The plant’s future has been in doubt in recent weeks, as the consortium including BP Solar, Fotowatio Renewable Ventures and Pacific Hydro were unable to secure funding. The group’s problems stemmed from an inability to secure power purchase agreements (PPA) for the electricity produced at the plant. Bloomberg Businessweek confirmed today that BP will leave the consortium and does not wish to be part of any new bid process.

Earlier this month, the Federal Government reopened the Moree Solar Farm to updated proposals from the four developers, which were placed on a shortlist for the project. The Government is funding part of the plant as part of its Solar Flagships program, which will also see a concentrated solar power (CSP) plant built.

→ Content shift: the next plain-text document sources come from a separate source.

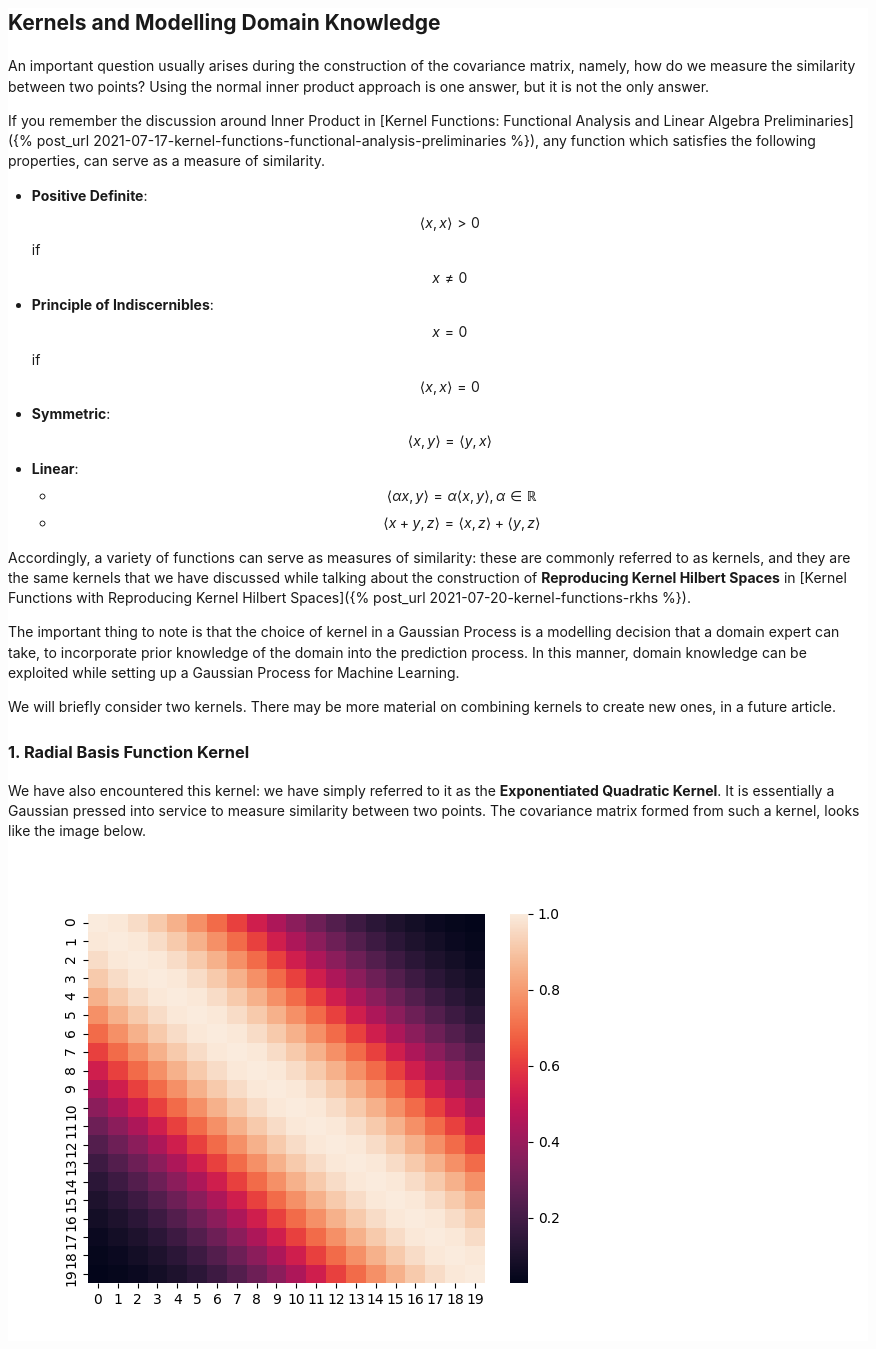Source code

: ## Kernels and Modelling Domain Knowledge

An important question usually arises during the construction of the covariance matrix, namely, how do we measure the similarity between two points? Using the normal inner product approach is one answer, but it is not the only answer.

If you remember the discussion around Inner Product in [Kernel Functions: Functional Analysis and Linear Algebra Preliminaries]({% post_url 2021-07-17-kernel-functions-functional-analysis-preliminaries %}), any function which satisfies the following properties, can serve as a measure of similarity.

- **Positive Definite**: $$\langle x,x\rangle>0$$ if $$x\neq 0$$
- **Principle of Indiscernibles**: $$x=0$$ if $$\langle x,x\rangle=0$$
- **Symmetric**: $$\langle x,y\rangle=\langle y,x\rangle$$
- **Linear**:
    - $$\langle \alpha x,y\rangle=\alpha\langle x,y\rangle, \alpha\in\mathbb{R}$$
    - $$\langle x+y,z\rangle=\langle x,z\rangle+\langle y,z\rangle$$

Accordingly, a variety of functions can serve as measures of similarity: these are commonly referred to as kernels, and they are the same kernels that we have discussed while talking about the construction of **Reproducing Kernel Hilbert Spaces** in [Kernel Functions with Reproducing Kernel Hilbert Spaces]({% post_url 2021-07-20-kernel-functions-rkhs %}).

The important thing to note is that the choice of kernel in a Gaussian Process is a modelling decision that a domain expert can take, to incorporate prior knowledge of the domain into the prediction process. In this manner, domain knowledge can be exploited while setting up a Gaussian Process for Machine Learning.

We will briefly consider two kernels. There may be more material on combining kernels to create new ones, in a future article.

### 1. Radial Basis Function Kernel

We have also encountered this kernel: we have simply referred to it as the **Exponentiated Quadratic Kernel**. It is essentially a Gaussian pressed into service to measure similarity between two points. The covariance matrix formed from such a kernel, looks like the image below.

![Exponentiated Quadratic Kernel](/assets/images/exponentiated-quadratic-kernel.png)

The Moree Solar Farm will receive AUD306.5 million (US$328.3 million) in Federal Government funding of a total proposed project investment of AUD923 million (US$988.7). The remaining shortlisted companies are AGL, Infigen-Suntech and TRUenergy.

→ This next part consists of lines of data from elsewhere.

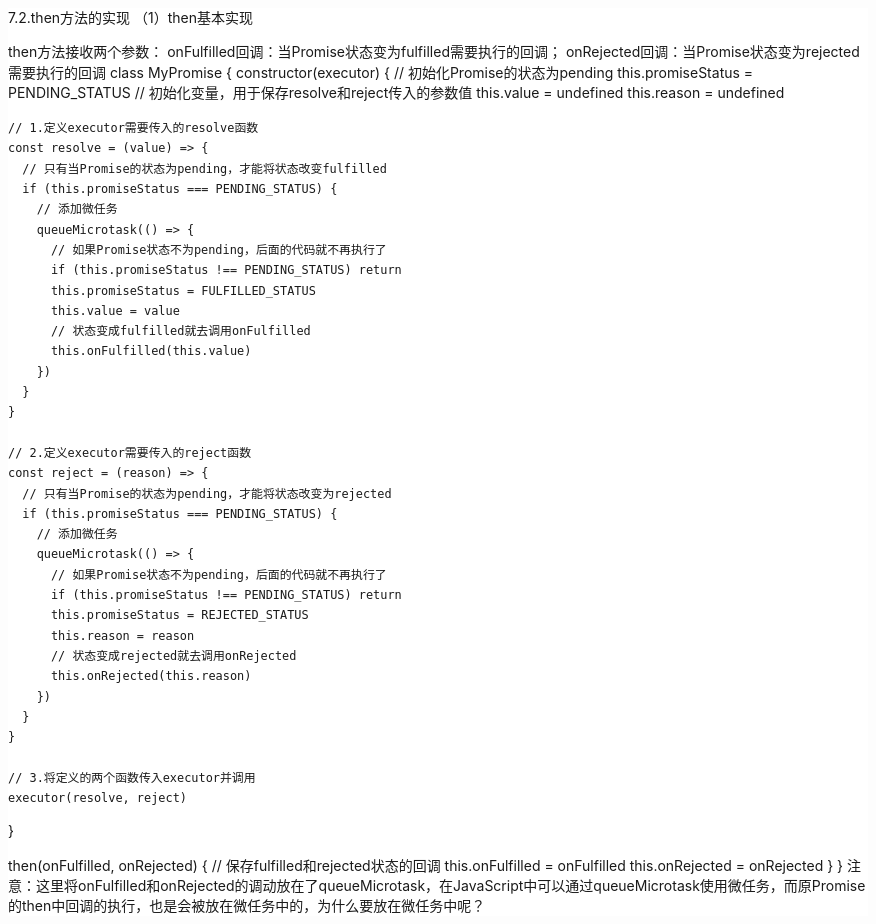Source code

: 7.2.then方法的实现
（1）then基本实现

then方法接收两个参数：
onFulfilled回调：当Promise状态变为fulfilled需要执行的回调；
onRejected回调：当Promise状态变为rejected需要执行的回调
class MyPromise {
  constructor(executor) {
    // 初始化Promise的状态为pending
    this.promiseStatus = PENDING_STATUS
    // 初始化变量，用于保存resolve和reject传入的参数值
    this.value = undefined
    this.reason = undefined

    // 1.定义executor需要传入的resolve函数
    const resolve = (value) => {
      // 只有当Promise的状态为pending，才能将状态改变fulfilled
      if (this.promiseStatus === PENDING_STATUS) {
        // 添加微任务
        queueMicrotask(() => {
          // 如果Promise状态不为pending，后面的代码就不再执行了
          if (this.promiseStatus !== PENDING_STATUS) return
          this.promiseStatus = FULFILLED_STATUS
          this.value = value
          // 状态变成fulfilled就去调用onFulfilled
          this.onFulfilled(this.value)
        })
      }
    }

    // 2.定义executor需要传入的reject函数
    const reject = (reason) => {
      // 只有当Promise的状态为pending，才能将状态改变为rejected
      if (this.promiseStatus === PENDING_STATUS) {
        // 添加微任务
        queueMicrotask(() => {
          // 如果Promise状态不为pending，后面的代码就不再执行了
          if (this.promiseStatus !== PENDING_STATUS) return
          this.promiseStatus = REJECTED_STATUS
          this.reason = reason
          // 状态变成rejected就去调用onRejected
          this.onRejected(this.reason)
        })
      }
    }

    // 3.将定义的两个函数传入executor并调用
    executor(resolve, reject)
  }

  then(onFulfilled, onRejected) {
    // 保存fulfilled和rejected状态的回调
    this.onFulfilled = onFulfilled
    this.onRejected = onRejected
  }
}
注意：这里将onFulfilled和onRejected的调动放在了queueMicrotask，在JavaScript中可以通过queueMicrotask使用微任务，而原Promise的then中回调的执行，也是会被放在微任务中的，为什么要放在微任务中呢？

The inability of the BP Solar consortium to secure PPAs for the Moree Solar Farm, and therefore willing bankers, has raised a series of doubts regarding the future of large-scale photovoltaic power plants in the country. Australia enjoys high levels of irradiation throughout most of the country and also features a renewable support program, which requires utilities to purchase renewable energy through a market-based mechanism. The mechanism uses Renewable Energy Credits (REC), which are generated when renewable energy is installed. However this mechanism, in which renewable energy certificates are created and then traded, has not resulted in as much demand for PPAs from renewable energy providers as was expected.

Ray Wills, from Australia’s Sustainable Energy Association, told pv magazine that the structure of the Australian energy market is to blame. "The circumstances in Australia are that we have vertically integrated ‘gen-tailers’, companies that are generating their own electricity and are vertically integrated all the way through to retail. To access those markets [occupied by the gen-stailers] we need those PPAs for renewable companies to get in."

Wills continued that government subsidies of these power generators are also a part of the problem. Some Australian states only liberalized electricity-supply markets in recent years.

Some of these utilities and generators have also purchased large numbers of RECs, when the market was oversupplied with them, on the back of a surge in residential photovoltaic installations. The utilities now have little demand for them.

If the Moree Solar Farm is to be realized, a wholesale price for the electricity will need to be found and PPAs signed. Wills said a genuinely free market for electricity will have to be in place for that to happen. However, with such market conditions not likely to evolve in the near future, Wills added, a feed-in tariff for large-scale solar would be the best way to encourage growth in the sector.

"It would offer better financial certainty, it would manage the risks from the banks point of view," said Wills. "Banks in Australia are still inexperienced with renewable energy projects, therefore still risk averse and that’s what has been challenging the funding of these projects."